::: RECORDS FOR THIS TASK :::
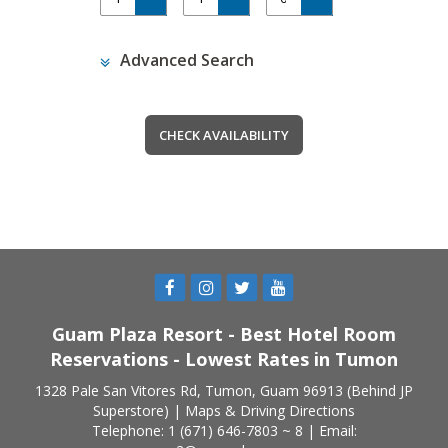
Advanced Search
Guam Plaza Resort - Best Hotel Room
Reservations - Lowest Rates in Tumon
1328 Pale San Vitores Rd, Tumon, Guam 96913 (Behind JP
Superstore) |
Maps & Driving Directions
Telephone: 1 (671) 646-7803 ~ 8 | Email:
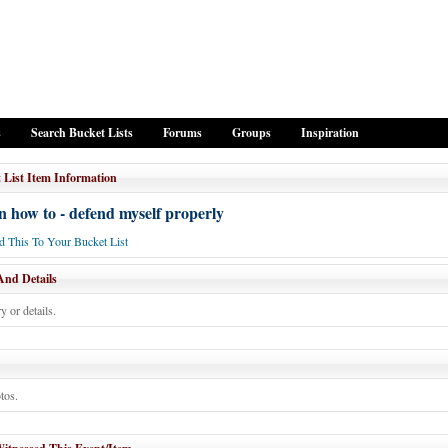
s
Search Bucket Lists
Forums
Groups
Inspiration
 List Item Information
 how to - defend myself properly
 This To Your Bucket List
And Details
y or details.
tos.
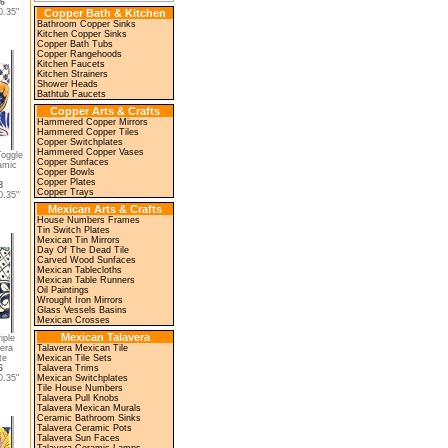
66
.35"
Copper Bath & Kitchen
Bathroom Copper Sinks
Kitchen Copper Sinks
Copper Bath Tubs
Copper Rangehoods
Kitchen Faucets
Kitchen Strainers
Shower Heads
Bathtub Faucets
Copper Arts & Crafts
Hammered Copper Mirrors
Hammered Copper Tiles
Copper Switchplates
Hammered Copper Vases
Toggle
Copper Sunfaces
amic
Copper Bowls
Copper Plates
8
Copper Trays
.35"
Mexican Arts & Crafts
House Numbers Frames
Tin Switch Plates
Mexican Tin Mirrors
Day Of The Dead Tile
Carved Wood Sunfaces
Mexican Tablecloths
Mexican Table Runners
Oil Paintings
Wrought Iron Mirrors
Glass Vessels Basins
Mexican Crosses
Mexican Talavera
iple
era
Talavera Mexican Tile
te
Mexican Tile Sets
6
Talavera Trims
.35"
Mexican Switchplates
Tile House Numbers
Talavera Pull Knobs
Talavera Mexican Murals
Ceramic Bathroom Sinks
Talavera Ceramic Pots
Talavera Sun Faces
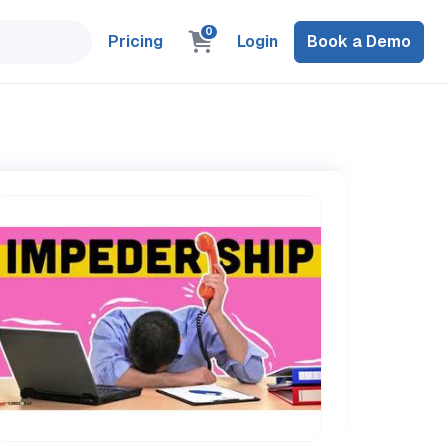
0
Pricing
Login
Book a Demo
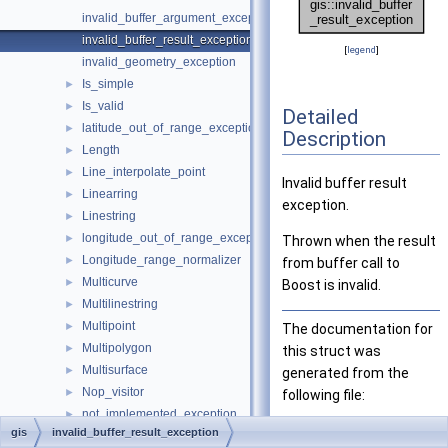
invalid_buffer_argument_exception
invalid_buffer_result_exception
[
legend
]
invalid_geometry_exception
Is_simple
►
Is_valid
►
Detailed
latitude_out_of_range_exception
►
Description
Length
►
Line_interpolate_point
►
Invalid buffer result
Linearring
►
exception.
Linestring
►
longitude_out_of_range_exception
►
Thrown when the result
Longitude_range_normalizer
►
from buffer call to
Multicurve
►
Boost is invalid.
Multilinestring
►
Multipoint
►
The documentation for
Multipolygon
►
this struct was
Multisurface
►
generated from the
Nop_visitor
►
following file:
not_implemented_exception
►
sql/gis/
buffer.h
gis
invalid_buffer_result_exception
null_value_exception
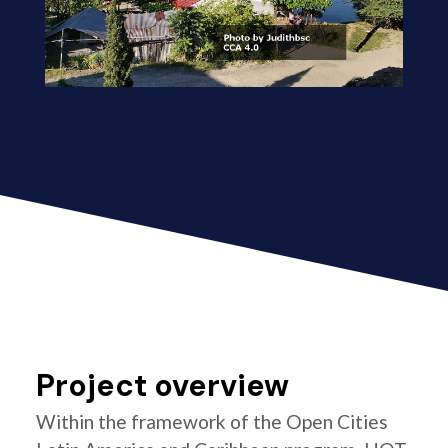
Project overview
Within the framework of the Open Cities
:::
[DIRECTIONS FOR THIS TASK]: Which lines of the records hold the string "Talavera"? Copy each one.

[OUTPUT FOR THIS TASK]:
Mexican Talavera
Talavera Mexican Tile
Talavera Trims
Talavera Pull Knobs
Talavera Mexican Murals
Talavera Ceramic Pots
Talavera Sun Faces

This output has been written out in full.